▶ Task details: In the entries below, find the line with "In recent years, airlines increasingly" and the line with "European Dish Garden". Return those two lines and all lines between them, exactly.

[Saved entries]
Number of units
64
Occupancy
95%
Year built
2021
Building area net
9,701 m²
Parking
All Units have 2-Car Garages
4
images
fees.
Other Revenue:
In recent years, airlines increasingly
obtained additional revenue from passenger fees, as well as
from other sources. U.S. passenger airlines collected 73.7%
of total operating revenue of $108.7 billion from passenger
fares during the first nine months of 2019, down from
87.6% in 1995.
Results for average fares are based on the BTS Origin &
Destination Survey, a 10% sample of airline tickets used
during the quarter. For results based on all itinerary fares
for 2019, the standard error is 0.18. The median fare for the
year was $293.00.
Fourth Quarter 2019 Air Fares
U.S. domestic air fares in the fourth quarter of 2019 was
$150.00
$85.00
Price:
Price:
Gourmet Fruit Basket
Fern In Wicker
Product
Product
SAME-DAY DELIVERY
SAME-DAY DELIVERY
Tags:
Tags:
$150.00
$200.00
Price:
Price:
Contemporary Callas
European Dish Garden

...

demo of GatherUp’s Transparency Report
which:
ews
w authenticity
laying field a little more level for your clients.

▶ Response to the task:
In recent years, airlines increasingly
obtained additional revenue from passenger fees, as well as
from other sources. U.S. passenger airlines collected 73.7%
of total operating revenue of $108.7 billion from passenger
fares during the first nine months of 2019, down from
87.6% in 1995.
Results for average fares are based on the BTS Origin &
Destination Survey, a 10% sample of airline tickets used
during the quarter. For results based on all itinerary fares
for 2019, the standard error is 0.18. The median fare for the
year was $293.00.
Fourth Quarter 2019 Air Fares
U.S. domestic air fares in the fourth quarter of 2019 was
$150.00
$85.00
Price:
Price:
Gourmet Fruit Basket
Fern In Wicker
Product
Product
SAME-DAY DELIVERY
SAME-DAY DELIVERY
Tags:
Tags:
$150.00
$200.00
Price:
Price:
Contemporary Callas
European Dish Garden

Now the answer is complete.